Google went one step further with its plans to remove cookies.


It hopes to make internet browsing more secure, mitigating some ad tracking techniques.

Cookies are files that websites create. They save browsing data so that, for example, the pages do not close users' sessions, remember their preferences and provide relevant content based on their location, among other points.

There are two types of cookies: own cookies created by each website accessed and displayed in the address bar; and third-party cookies, which make other pages that have part of the content that the person sees on the visited site, such as advertisements or images.

In this sense, Google has promised not to add advertising "back doors" to its Google Chrome browser (not even for the company's use) as part of its plans to eliminate third-party cookies in 2022.

Thus, the technology giant is working on a roadmap to make third-party cookies obsolete next year in its Chrome browser. This way, it wants to make Internet browsing safer, providing users with "more precise" cookie controls, mitigating advertising tracking techniques.

The vice president and general manager of Ads in Google, Jerry Dischler, has ruled out that Google will be subject to different game rules than those of external advertisers, who will see their access to user data and advertising personalization limited.

"We will use the new privacy APIs (Application Programming Interface) for our ads and measurement products like everyone else, and we will not create back doors for ourselves," as Dischler stated at an event held last Thursday according to the DigiDay magazine.

In March of this year, the Mountain View, California company outlined its plans to promote "a more private network" and assured that it would not create alternative identifiers to track users who browse the network, nor would it use them in its products.

Thus, your digital products will be powered by APIs that preserve privacy by preventing individual tracking while delivering profitability to advertisers and publishers. The company sees advances in aggregation, anonymization, and on-device processing as effective alternatives to monitoring based on unique identifiers.

This is part of a Google project called Privacy Sandbox for Chrome, which seeks to replace third-party cookies with other elements to strengthen user privacy. The initiative for interest-based digital advertising is based on the idea that data obtained from groups of people with like-minded points could replace individual identifiers.
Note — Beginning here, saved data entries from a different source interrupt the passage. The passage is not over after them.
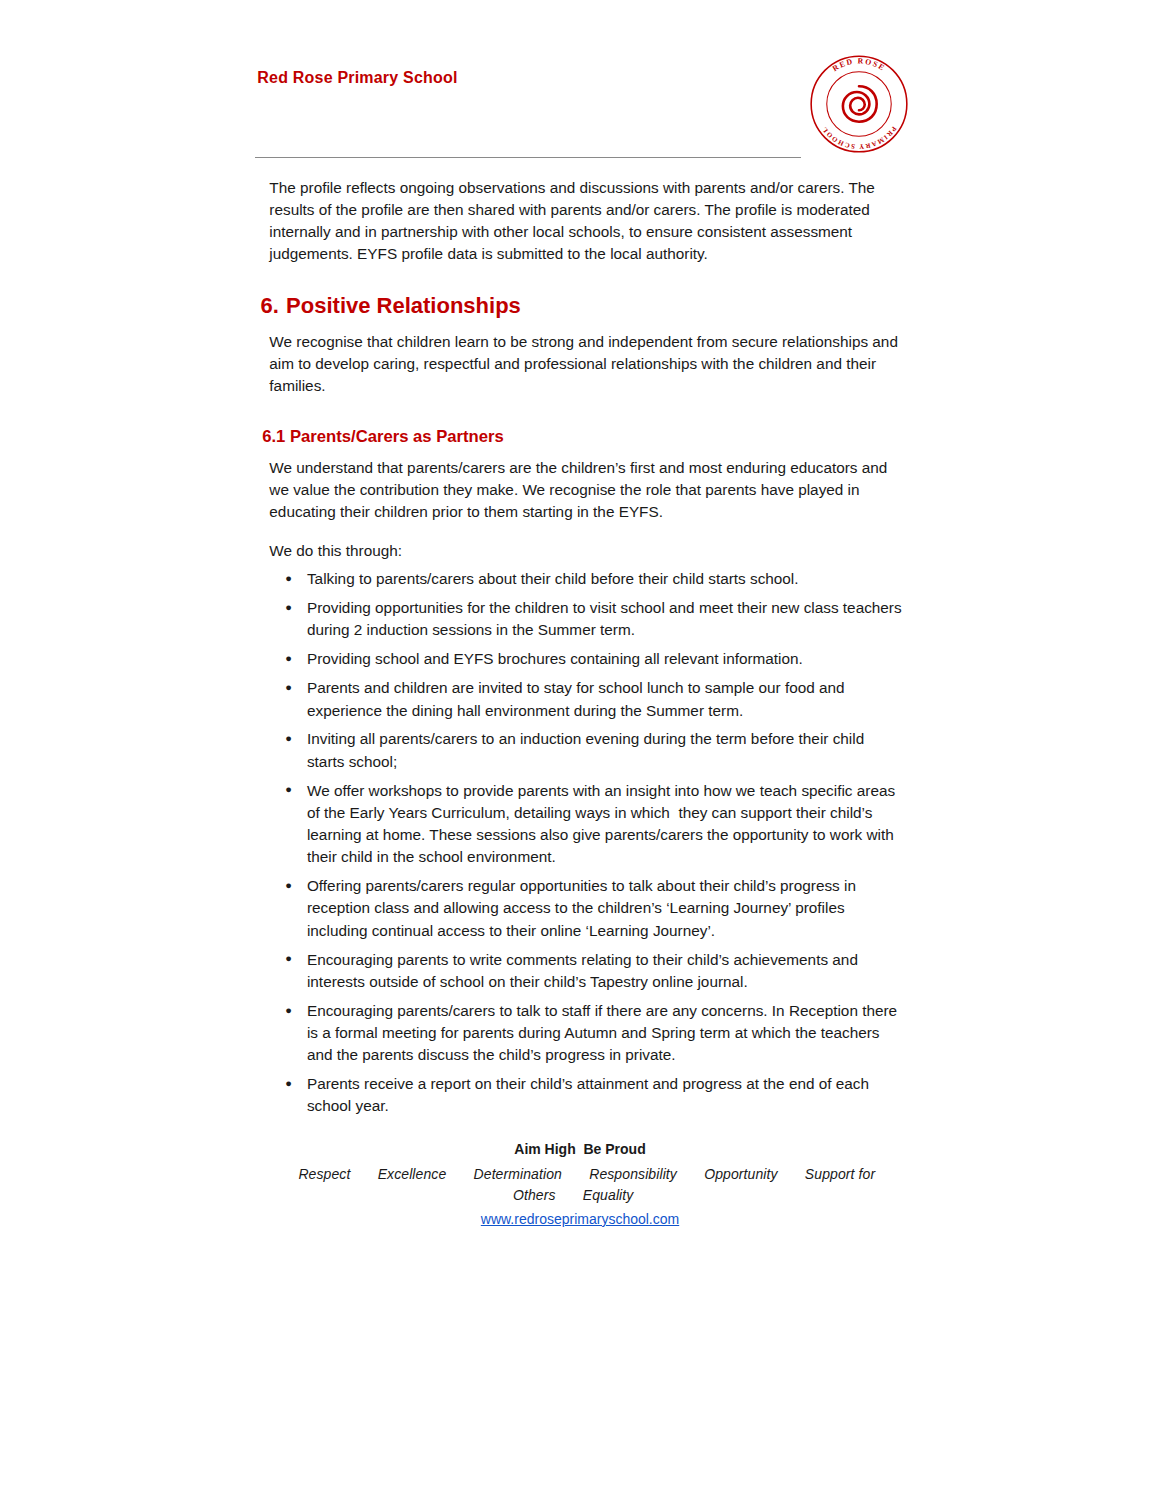Red Rose Primary School
RED ROSE PRIMARY SCHOOL
The profile reflects ongoing observations and discussions with parents and/or carers. The results of the profile are then shared with parents and/or carers. The profile is moderated internally and in partnership with other local schools, to ensure consistent assessment judgements. EYFS profile data is submitted to the local authority.
6. Positive Relationships
We recognise that children learn to be strong and independent from secure relationships and aim to develop caring, respectful and professional relationships with the children and their families.
6.1 Parents/Carers as Partners
We understand that parents/carers are the children’s first and most enduring educators and we value the contribution they make. We recognise the role that parents have played in educating their children prior to them starting in the EYFS.
We do this through:
Talking to parents/carers about their child before their child starts school.
Providing opportunities for the children to visit school and meet their new class teachers during 2 induction sessions in the Summer term.
Providing school and EYFS brochures containing all relevant information.
Parents and children are invited to stay for school lunch to sample our food and experience the dining hall environment during the Summer term.
Inviting all parents/carers to an induction evening during the term before their child starts school;
We offer workshops to provide parents with an insight into how we teach specific areas of the Early Years Curriculum, detailing ways in which they can support their child’s learning at home. These sessions also give parents/carers the opportunity to work with their child in the school environment.
Offering parents/carers regular opportunities to talk about their child’s progress in reception class and allowing access to the children’s ‘Learning Journey’ profiles including continual access to their online ‘Learning Journey’.
Encouraging parents to write comments relating to their child’s achievements and interests outside of school on their child’s Tapestry online journal.
Encouraging parents/carers to talk to staff if there are any concerns. In Reception there is a formal meeting for parents during Autumn and Spring term at which the teachers and the parents discuss the child’s progress in private.
Parents receive a report on their child’s attainment and progress at the end of each school year.
Aim High Be Proud
Respect Excellence Determination Responsibility Opportunity Support for Others Equality
www.redroseprimaryschool.com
To achieve this goal, they relied on federated learning cohort ( FLoC ) technology, which proposes a new way for companies to reach people with relevant content and ads by grouping large groups of people with similar interests. This approach effectively hides people "out of the crowd." It uses on-device processing to keep a user's web history private in the browser.

On the other hand, it also contains proposals so that marketers can create and implement their audiences without the need for third-party cookies. In this sense, Chrome published a new proposal called FLEDGE that extends a previous Chrome initiative called TURTLEDOVE. That allows the use of a reliable server, specifically designed to store information about the offers and budgets of a campaign.

Chrome intends to make FLEDGE available for testing later this year with the opportunity for ad tech companies to try using the API with a server of their choice.